現代人にとって、コミュニケーション能力は必須である。

SNSで人と人が簡単に繋がれるようになったからこそ、コミュ力がある者は重宝され、ない者は淘汰される。これはコミュ力重視の世の中が良いか悪いかの話ではなく、今はそういう世の中になったという事実である。現代を生きるためにはなるべくコミュ力をつけた方が良い。そのことを説明するために「脱糞だ(だっぷんだ)」という話をしたい。

断っておくが、たいしたオチはない。

僕が小学5年生の時の話だ。ゴールデンウィーク明けの少し過ごしやすい日、午後の授業中にある事件が起こった。授業も中盤に差し掛かった頃、うんちの匂いが教室中を覆い始めた。それは教室が臭気の魔法にかかったような不思議な気持ちにさせられた。まるでファイナルファンタジーの最強黒魔法「アルテマ」を唱えられた気分だった。そして、一番後ろの席に座っていた少女が泣き出した。彼女は涙をこらえていたのだが、それが堪えきれずに泣いてしまったようだ。当時の僕は、一言「トイレに行かせてください」と先生に言えばよかっただけなのにと思った。しかし、それができないのが小学生だということは今ならわかる。
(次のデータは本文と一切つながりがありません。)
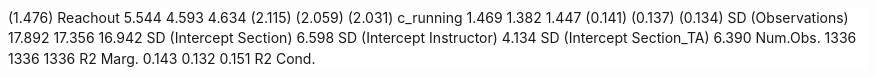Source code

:<td>(1.476)</td>
</tr>
<tr class="odd">
<td>Reachout</td>
<td>5.544</td>
<td>4.593</td>
<td>4.634</td>
</tr>
<tr class="even">
<td></td>
<td>(2.115)</td>
<td>(2.059)</td>
<td>(2.031)</td>
</tr>
<tr class="odd">
<td>c_running</td>
<td>1.469</td>
<td>1.382</td>
<td>1.447</td>
</tr>
<tr class="even">
<td></td>
<td>(0.141)</td>
<td>(0.137)</td>
<td>(0.134)</td>
</tr>
<tr class="odd">
<td>SD (Observations)</td>
<td>17.892</td>
<td>17.356</td>
<td>16.942</td>
</tr>
<tr class="even">
<td>SD (Intercept Section)</td>
<td></td>
<td>6.598</td>
<td></td>
</tr>
<tr class="odd">
<td>SD (Intercept Instructor)</td>
<td>4.134</td>
<td></td>
<td></td>
</tr>
<tr class="even">
<td>SD (Intercept Section_TA)</td>
<td></td>
<td></td>
<td>6.390</td>
</tr>
<tr class="odd">
<td>Num.Obs.</td>
<td>1336</td>
<td>1336</td>
<td>1336</td>
</tr>
<tr class="even">
<td>R2 Marg.</td>
<td>0.143</td>
<td>0.132</td>
<td>0.151</td>
</tr>
<tr class="odd">
<td>R2 Cond.</td>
そんな中、笑い声が聞こえ始めた。それは少女の隣にいる少年が爆笑しているのだった。僕はますます少女のことを気の毒に思った。それと同時に、笑うなんてかわいそうだと思った。黄色の霧がかかったような状況の中で、少女の泣き声と、少年の笑い声が、シーソーゲームのように交互に聞こえた。最終的には、先生がすべて処理をしてくれた。

コミュ力がないと生きにくくなる。自分の願望を伝えるというコミュ力、他者の気持ちを考えるというコミュ力、どちらも大切である。これは個性の話ではなく、みんなが持っているべきスキルなのである。

先生が処理をする段階で真実が明らかになった。うんちを漏らしたのは少年で、少女はその匂いが臭すぎて泣いていたのだ。

脱糞だ(だっぷんだ)は少年だったのだ。